[Dataset records]

[Start of Attachment]

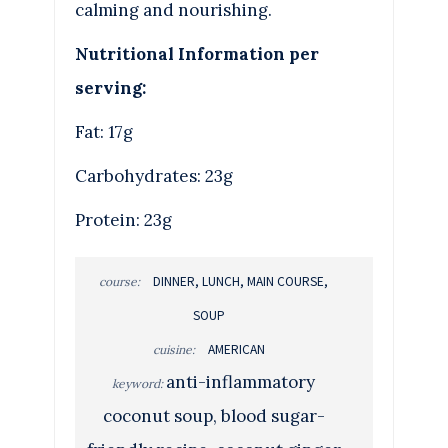
calming and nourishing.
Nutritional Information per
serving:
Fat: 17g
Carbohydrates: 23g
Protein: 23g
DINNER, LUNCH, MAIN COURSE,
course:
SOUP
AMERICAN
cuisine:
anti-inflammatory
keyword:
coconut soup, blood sugar-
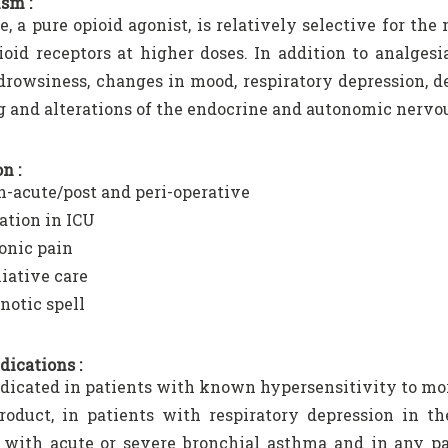
sm :
, a pure opioid agonist, is relatively selective for the
ioid receptors at higher doses. In addition to analges
drowsiness, changes in mood, respiratory depression, de
 and alterations of the endocrine and autonomic nervo
n :
n-acute/post and peri-operative
ation in ICU
onic pain
liative care
notic spell
dications :
dicated in patients with known hypersensitivity to mo
roduct, in patients with respiratory depression in t
 with acute or severe bronchial asthma and in any pa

[End of Attachment]

• _How to complete this task_
Above are the entries; copy every line among them that contains the word "depression".

• _Written answer_
drowsiness, changes in mood, respiratory depression, de
roduct, in patients with respiratory depression in t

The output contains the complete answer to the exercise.